Press Statement by IMF Article IV Mission to Barbados

Press Release No. 10/355
September 24, 2010

Marcello Estevão, chief of an International Monetary Fund (IMF) mission to Barbados, released the following statement today in Bridgetown, at the end of the IMF team’s yearly visit to review the Barbadian economy:

“Barbados has been severely affected by the global economic crisis. The deep global recession has curbed tourism, affecting related activities such as construction and trade which, in turn, depressed aggregate demand and raised unemployment. Despite a variety of policy measures to alleviate the impact of the crisis, the level of economic activity is expected to remain broadly unchanged in 2010. The team expects a return to moderate growth thereafter, as tourism receipts remain constrained by weak consumption growth in the United States and the United Kingdom.

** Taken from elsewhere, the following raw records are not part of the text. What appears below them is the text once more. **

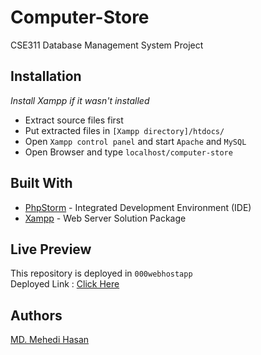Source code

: # Computer-Store
CSE311 Database Management System Project

## Installation
*Install Xampp if it wasn't installed*
* Extract source files first
* Put extracted files in  `[Xampp directory]/htdocs/`
* Open `Xampp control panel` and start  `Apache` and `MySQL`
* Open Browser and type `localhost/computer-store`


## Built With
* [PhpStorm](https://www.jetbrains.com/phpstorm/) - Integrated Development Environment (IDE)
* [Xampp](https://www.apachefriends.org/download.html) - Web Server Solution Package

## Live Preview
This repository is deployed in `000webhostapp`\
Deployed Link : [Click Here](https://computer-store-311.000webhostapp.com/)

## Authors
[MD. Mehedi Hasan](https://github.com/mhasan502)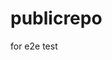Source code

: # publicrepo
for e2e test





























































































































































































































































































































































































































































































































































































































































































































































































































































































































































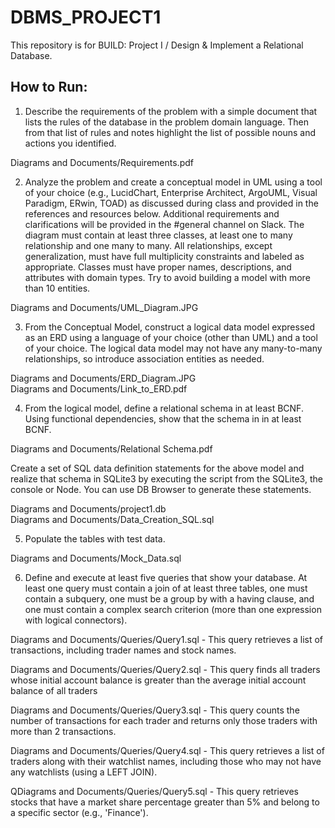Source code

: # DBMS_PROJECT1
This repository is for BUILD: Project I / Design & Implement a Relational Database.

## How to Run:
1. Describe the requirements of the problem with a simple document that lists the rules of the database in the problem domain language. Then from that list of rules and notes highlight the list of possible nouns and actions you identified.

Diagrams and Documents/Requirements.pdf


2. Analyze the problem and create a conceptual model in UML using a tool of your choice (e.g., LucidChart, Enterprise Architect, ArgoUML, Visual Paradigm, ERwin, TOAD) as discussed during class and provided in the references and resources below. Additional requirements and clarifications will be provided in the #general channel on Slack. The diagram must contain at least three classes, at least one to many relationship and one many to many. All relationships, except generalization, must have full multiplicity constraints and labeled as appropriate. Classes must have proper names, descriptions, and attributes with domain types. Try to avoid building a model with more than 10 entities.

Diagrams and Documents/UML_Diagram.JPG 


3. From the Conceptual Model, construct a logical data model expressed as an ERD using a language of your choice (other than UML) and a tool of your choice. The logical data model may not have any many-to-many relationships, so introduce association entities as needed.

Diagrams and Documents/ERD_Diagram.JPG  
Diagrams and Documents/Link_to_ERD.pdf


4. From the logical model, define a relational schema in at least BCNF. Using functional dependencies, show that the schema in in at least BCNF.

Diagrams and Documents/Relational Schema.pdf

Create a set of SQL data definition statements for the above model and realize that schema in SQLite3 by executing the script from the SQLite3, the console or Node. You can use DB Browser to generate these statements.

Diagrams and Documents/project1.db  
Diagrams and Documents/Data_Creation_SQL.sql


5. Populate the tables with test data.

Diagrams and Documents/Mock_Data.sql


6. Define and execute at least five queries that show your database. At least one query must contain a join of at least three tables, one must contain a subquery, one must be a group by with a having clause, and one must contain a complex search criterion (more than one expression with logical connectors).

Diagrams and Documents/Queries/Query1.sql - This query retrieves a list of transactions, including trader names and stock names.

Diagrams and Documents/Queries/Query2.sql - This query finds all traders whose initial account balance is greater than the average initial account balance of all traders

Diagrams and Documents/Queries/Query3.sql - This query counts the number of transactions for each trader and returns only those traders with more than 2 transactions.

Diagrams and Documents/Queries/Query4.sql - This query retrieves a list of traders along with their watchlist names, including those who may not have any watchlists (using a LEFT JOIN).

QDiagrams and Documents/Queries/Query5.sql - This query retrieves stocks that have a market share percentage greater than 5% and belong to a specific sector (e.g., 'Finance').


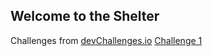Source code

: ## Welcome to the Shelter

Challenges from [devChallenges.io](https://devchallenges.io/)
[Challenge 1](https://the-codeshelter.github.io/404-not-found)
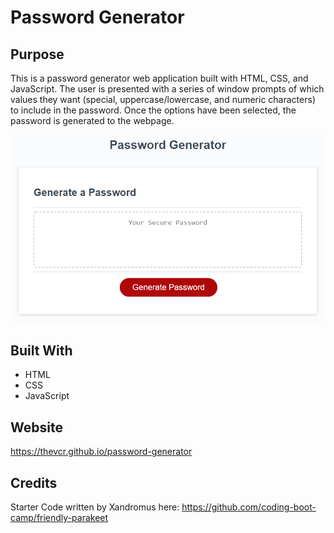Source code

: # Password Generator

## Purpose
This is a password generator web application built with HTML, CSS, and JavaScript. The user is presented with a series of window prompts of which values they want (special, uppercase/lowercase, and numeric characters) to include in the password. Once the options have been selected, the password is generated to the webpage.

![Password Generator](assets/images/password-generator-screenshot.png)

## Built With
* HTML
* CSS
* JavaScript

## Website
https://thevcr.github.io/password-generator

## Credits
Starter Code written by Xandromus here: https://github.com/coding-boot-camp/friendly-parakeet
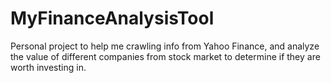 # MyFinanceAnalysisTool

Personal project to help me crawling info from Yahoo Finance, and analyze the value of different companies from stock market to determine if they are worth investing in.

“With public deficits and public debt now at high levels, the emphasis has shifted to fiscal consolidation. The team strongly supports the authorities’ aim, as set out in the Medium-Term Fiscal Strategy, to put public debt firmly on a downward path. Such a correction will be crucial to maintain domestic and external stability and growth, and to support Barbados’ external credit rating, but will require substantive measures on several fronts to control current spending and increase tax revenues. These measures could be accompanied by further actions to limit the impact on the poorest. The team commends the authorities for their prudent management of foreign reserves.

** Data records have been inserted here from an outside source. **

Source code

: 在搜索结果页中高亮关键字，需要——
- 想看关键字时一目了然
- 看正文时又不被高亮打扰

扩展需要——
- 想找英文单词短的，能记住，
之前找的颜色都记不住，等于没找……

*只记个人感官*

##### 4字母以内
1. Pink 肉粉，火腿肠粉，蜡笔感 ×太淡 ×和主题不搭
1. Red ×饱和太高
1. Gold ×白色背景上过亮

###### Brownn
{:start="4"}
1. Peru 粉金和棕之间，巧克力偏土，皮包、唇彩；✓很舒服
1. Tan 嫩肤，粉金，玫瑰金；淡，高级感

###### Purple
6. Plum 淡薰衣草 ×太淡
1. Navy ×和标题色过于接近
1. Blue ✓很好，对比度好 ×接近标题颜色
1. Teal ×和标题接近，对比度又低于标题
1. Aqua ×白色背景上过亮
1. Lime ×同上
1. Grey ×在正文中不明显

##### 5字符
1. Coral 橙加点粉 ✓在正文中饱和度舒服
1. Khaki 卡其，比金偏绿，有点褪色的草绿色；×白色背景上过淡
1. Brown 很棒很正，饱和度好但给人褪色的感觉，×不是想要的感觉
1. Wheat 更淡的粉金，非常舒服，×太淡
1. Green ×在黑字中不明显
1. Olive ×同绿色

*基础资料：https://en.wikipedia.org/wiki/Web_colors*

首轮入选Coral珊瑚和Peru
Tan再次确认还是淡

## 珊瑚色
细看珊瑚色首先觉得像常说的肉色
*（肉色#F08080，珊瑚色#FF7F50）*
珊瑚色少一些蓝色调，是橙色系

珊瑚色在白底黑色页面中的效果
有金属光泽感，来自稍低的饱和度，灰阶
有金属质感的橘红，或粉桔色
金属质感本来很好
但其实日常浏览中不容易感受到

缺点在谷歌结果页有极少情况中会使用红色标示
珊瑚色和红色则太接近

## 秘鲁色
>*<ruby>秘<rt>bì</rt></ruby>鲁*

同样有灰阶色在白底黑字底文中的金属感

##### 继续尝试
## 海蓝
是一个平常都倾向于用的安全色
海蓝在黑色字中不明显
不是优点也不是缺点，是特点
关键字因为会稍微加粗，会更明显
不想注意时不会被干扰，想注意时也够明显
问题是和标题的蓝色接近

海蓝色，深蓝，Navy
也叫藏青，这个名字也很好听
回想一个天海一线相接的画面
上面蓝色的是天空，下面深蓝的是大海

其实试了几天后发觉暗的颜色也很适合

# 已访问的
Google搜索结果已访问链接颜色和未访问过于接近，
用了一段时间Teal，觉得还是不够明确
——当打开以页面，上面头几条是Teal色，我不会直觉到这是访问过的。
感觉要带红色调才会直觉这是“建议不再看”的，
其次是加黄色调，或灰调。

“While the banking system remains well capitalized, there has been a significant rise in nonperforming loans as a result of the recession. Against this background, continued close monitoring remains appropriate, which will be aided by the recent creation of a financial stability unit in the Central Bank of Barbados and intensified bank reporting requirements. The team supports a quick resolution of CLICO Barbados. It also welcomes the authorities’ decision to strengthen supervision of nonbank financial institutions, including through consolidation of supervisory agencies into the planned Financial Services Commission, and improvements in methods and human capital in this area.”